++++ Available records
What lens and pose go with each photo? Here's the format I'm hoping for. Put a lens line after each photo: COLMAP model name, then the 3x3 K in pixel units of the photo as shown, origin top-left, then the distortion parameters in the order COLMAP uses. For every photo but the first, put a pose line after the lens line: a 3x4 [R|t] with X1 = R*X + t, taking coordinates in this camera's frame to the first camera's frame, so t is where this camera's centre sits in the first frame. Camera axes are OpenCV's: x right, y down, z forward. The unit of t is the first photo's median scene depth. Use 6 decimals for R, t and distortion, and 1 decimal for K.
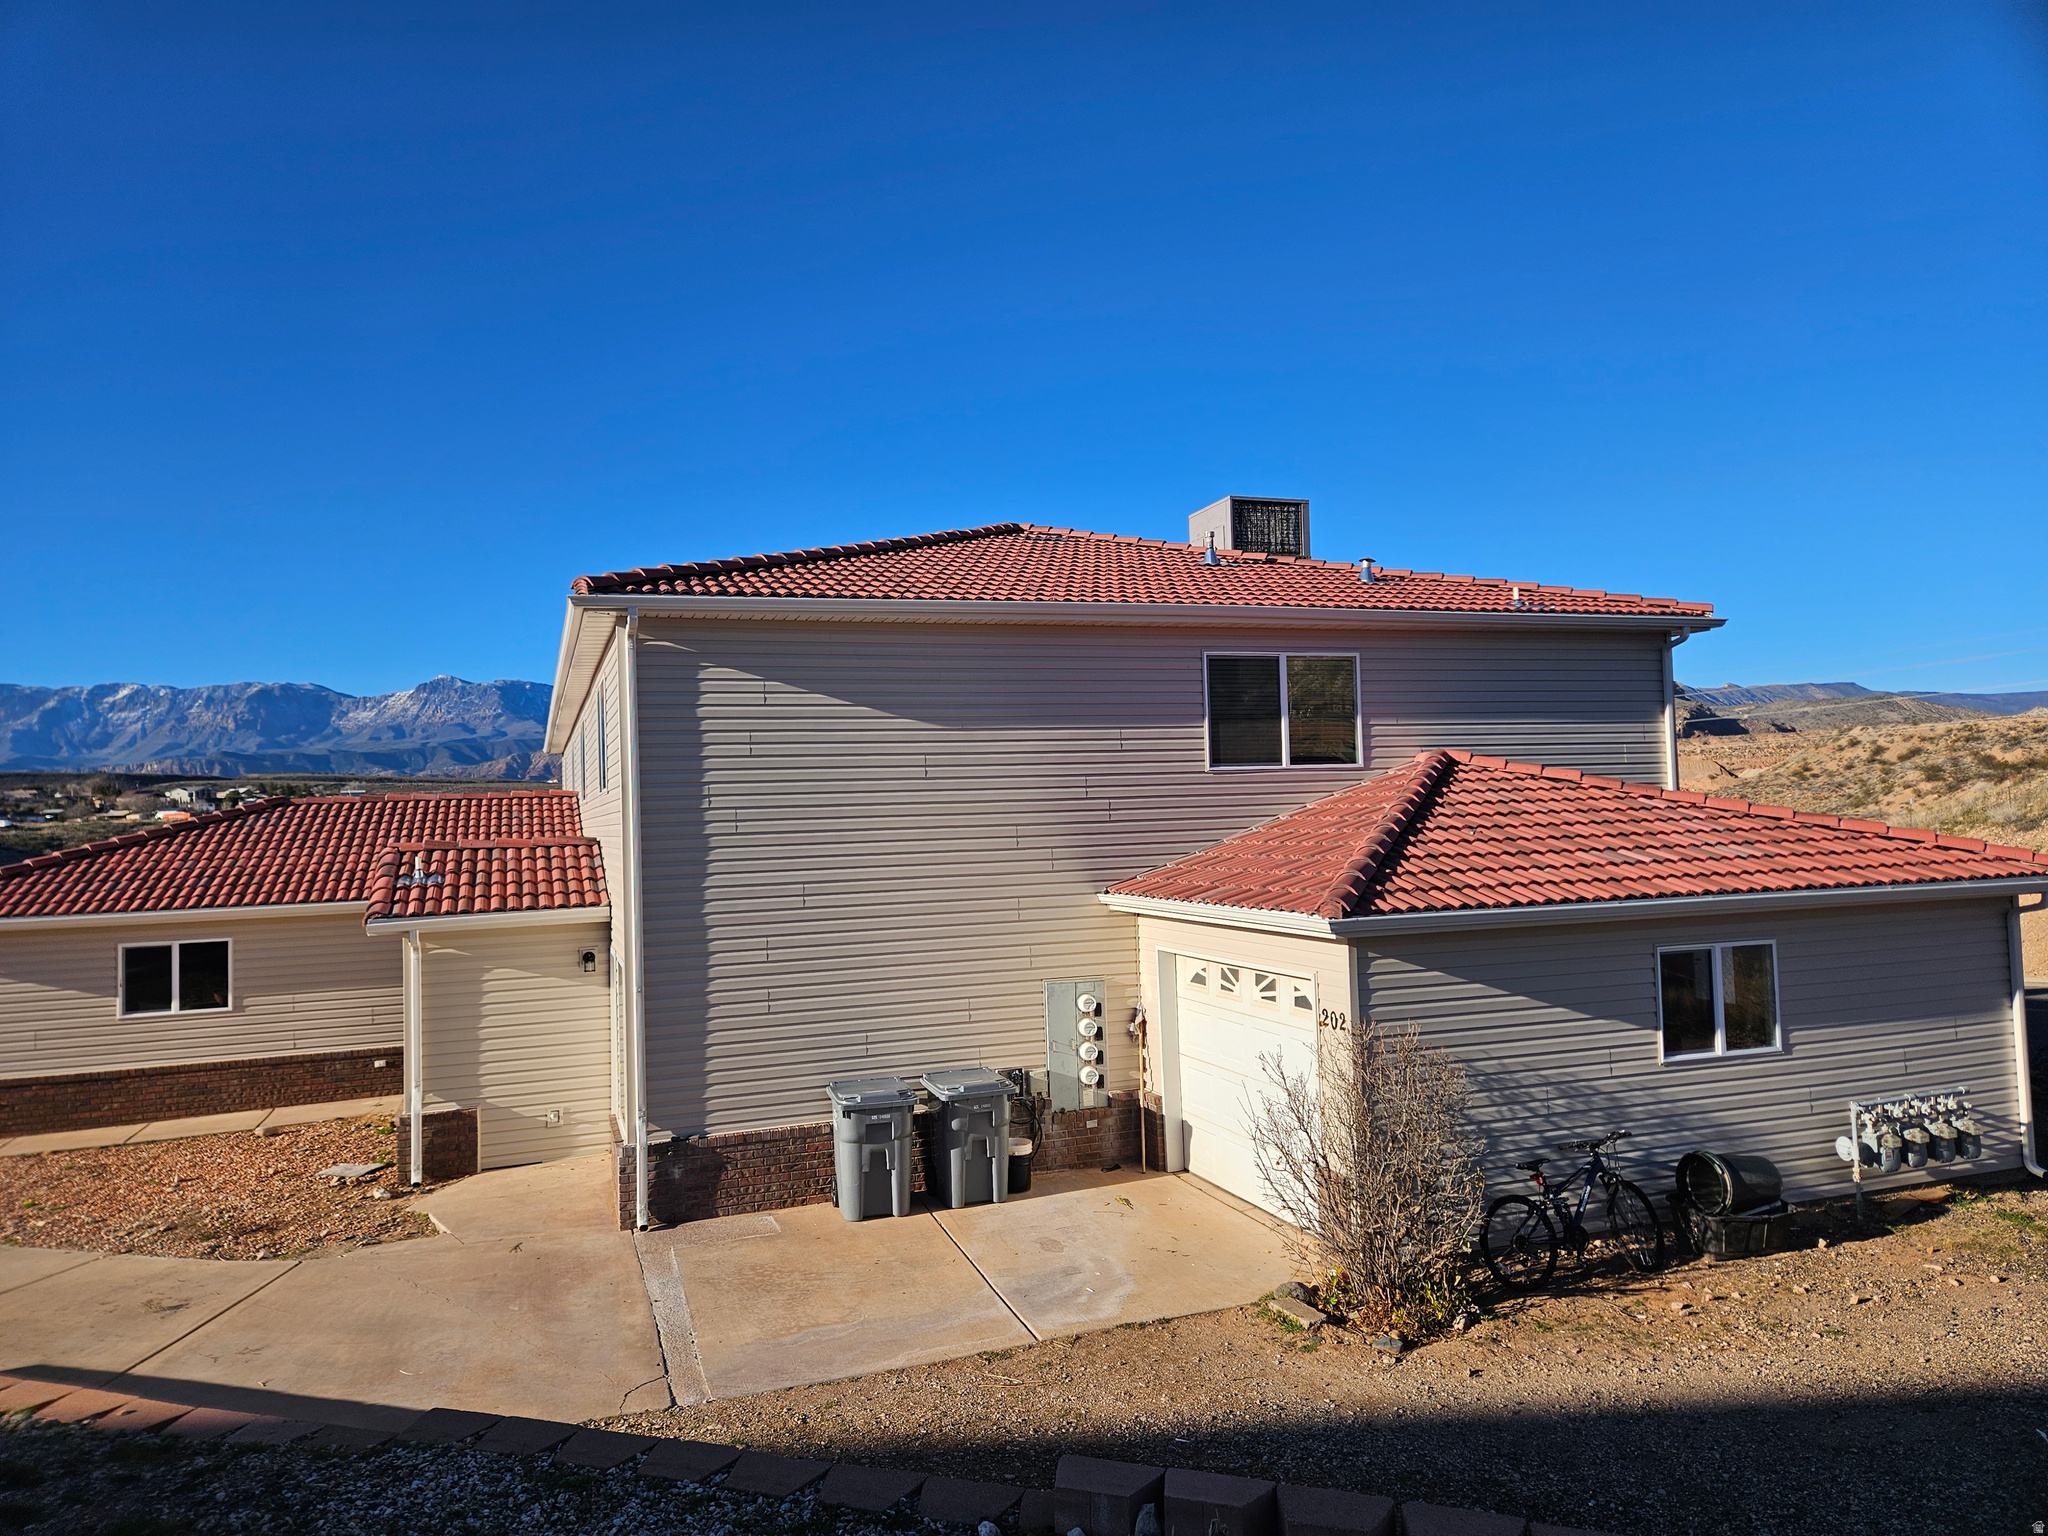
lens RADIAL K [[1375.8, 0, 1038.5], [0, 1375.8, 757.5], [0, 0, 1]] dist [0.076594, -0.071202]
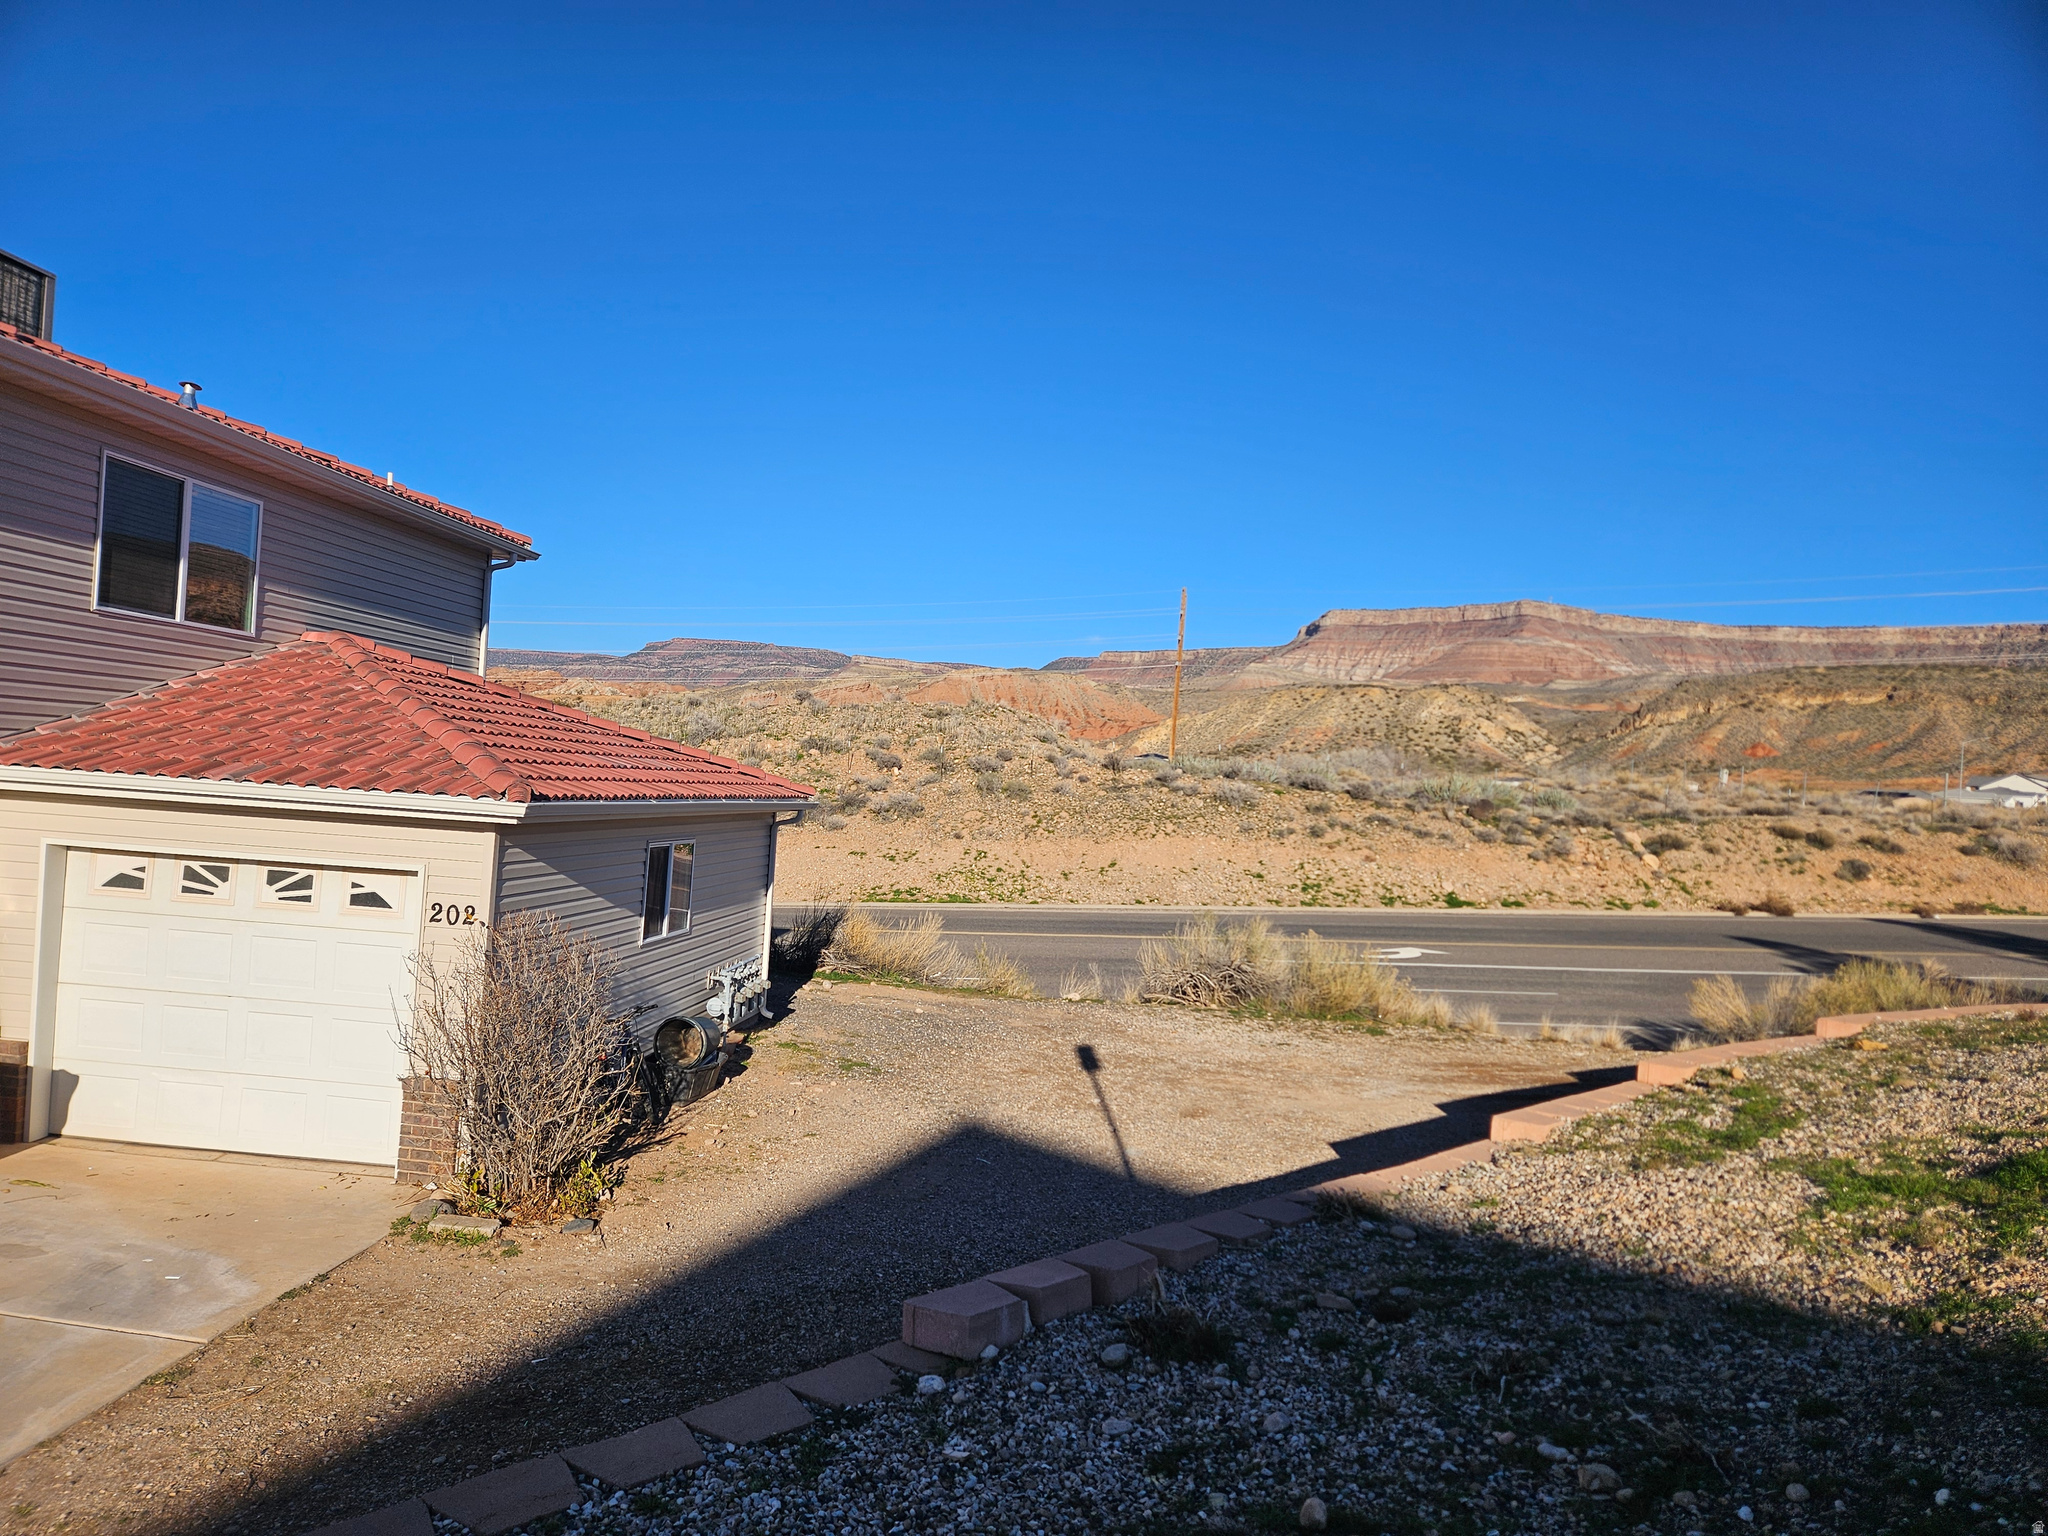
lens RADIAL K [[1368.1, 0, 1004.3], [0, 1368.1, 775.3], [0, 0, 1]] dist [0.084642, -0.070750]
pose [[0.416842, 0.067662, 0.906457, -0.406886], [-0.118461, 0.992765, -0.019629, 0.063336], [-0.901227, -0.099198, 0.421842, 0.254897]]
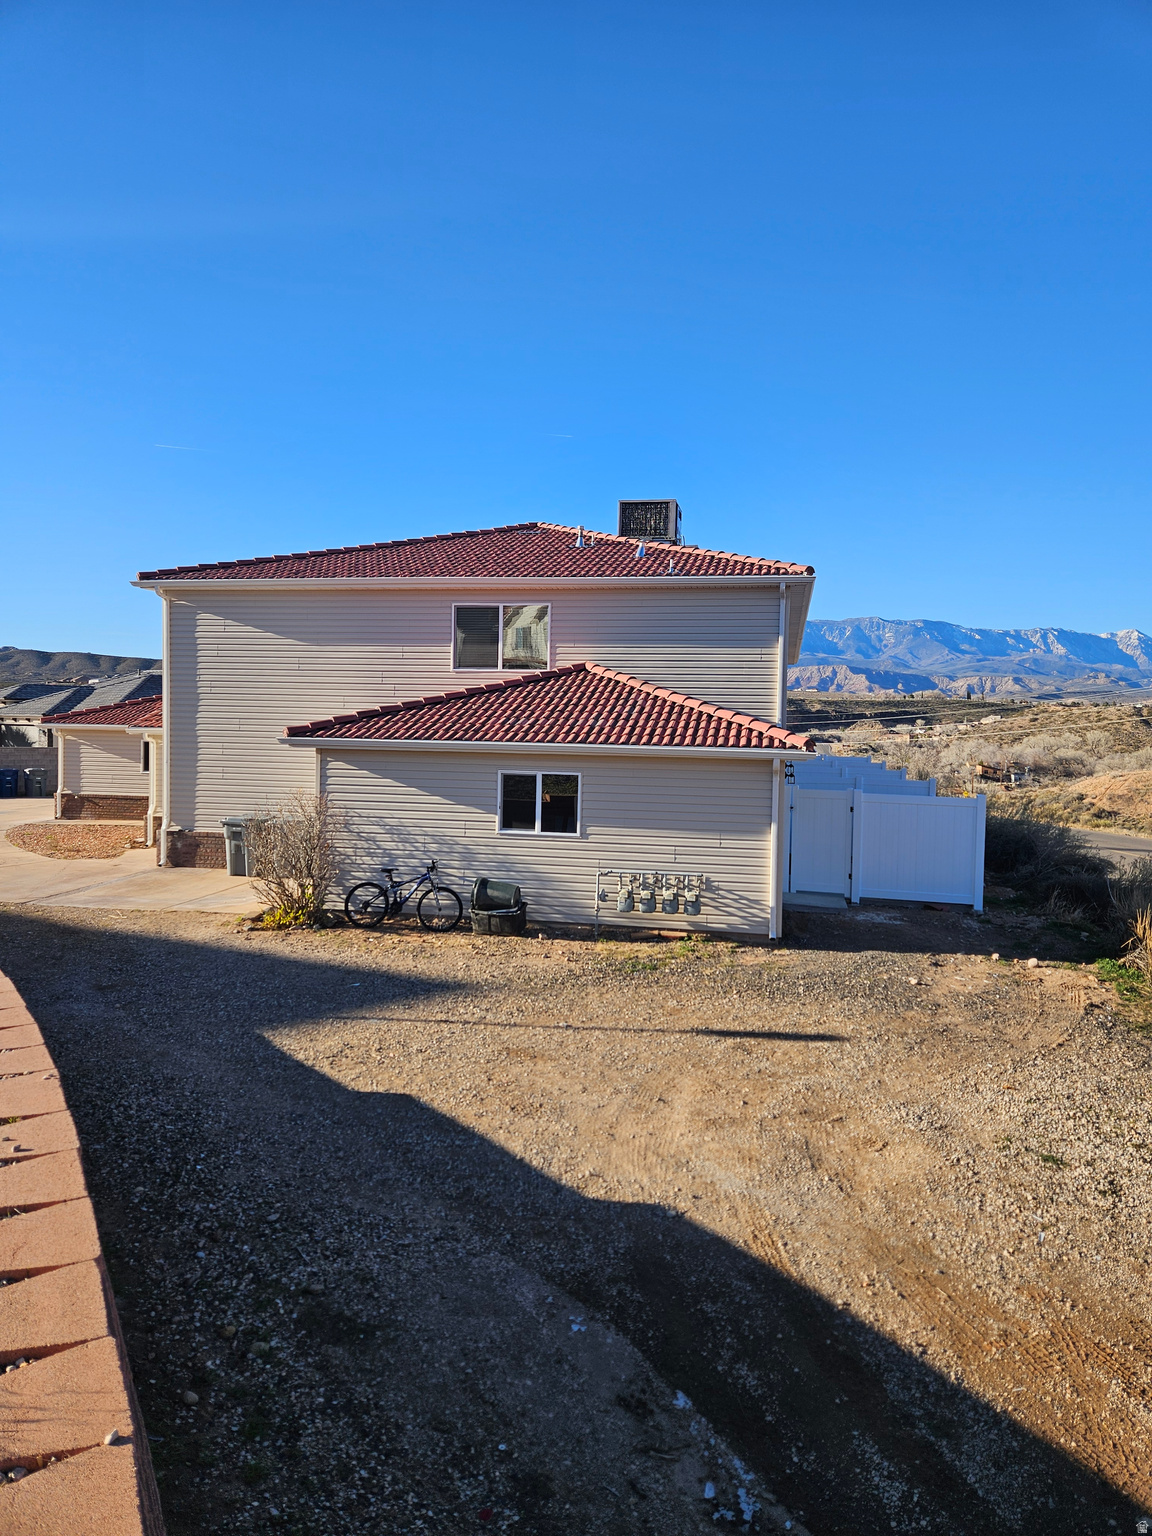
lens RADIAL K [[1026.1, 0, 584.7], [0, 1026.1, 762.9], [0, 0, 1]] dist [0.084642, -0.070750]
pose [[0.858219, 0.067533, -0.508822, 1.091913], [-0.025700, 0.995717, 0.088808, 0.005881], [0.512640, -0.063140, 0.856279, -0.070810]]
++++++++
#### Exercise prompt
The answer is the whole listing above, written out verbatim, without its pictures.

#### Solution to this exercise
What lens and pose go with each photo? Here's the format I'm hoping for. Put a lens line after each photo: COLMAP model name, then the 3x3 K in pixel units of the photo as shown, origin top-left, then the distortion parameters in the order COLMAP uses. For every photo but the first, put a pose line after the lens line: a 3x4 [R|t] with X1 = R*X + t, taking coordinates in this camera's frame to the first camera's frame, so t is where this camera's centre sits in the first frame. Camera axes are OpenCV's: x right, y down, z forward. The unit of t is the first photo's median scene depth. Use 6 decimals for R, t and distortion, and 1 decimal for K.
lens RADIAL K [[1375.8, 0, 1038.5], [0, 1375.8, 757.5], [0, 0, 1]] dist [0.076594, -0.071202]
lens RADIAL K [[1368.1, 0, 1004.3], [0, 1368.1, 775.3], [0, 0, 1]] dist [0.084642, -0.070750]
pose [[0.416842, 0.067662, 0.906457, -0.406886], [-0.118461, 0.992765, -0.019629, 0.063336], [-0.901227, -0.099198, 0.421842, 0.254897]]
lens RADIAL K [[1026.1, 0, 584.7], [0, 1026.1, 762.9], [0, 0, 1]] dist [0.084642, -0.070750]
pose [[0.858219, 0.067533, -0.508822, 1.091913], [-0.025700, 0.995717, 0.088808, 0.005881], [0.512640, -0.063140, 0.856279, -0.070810]]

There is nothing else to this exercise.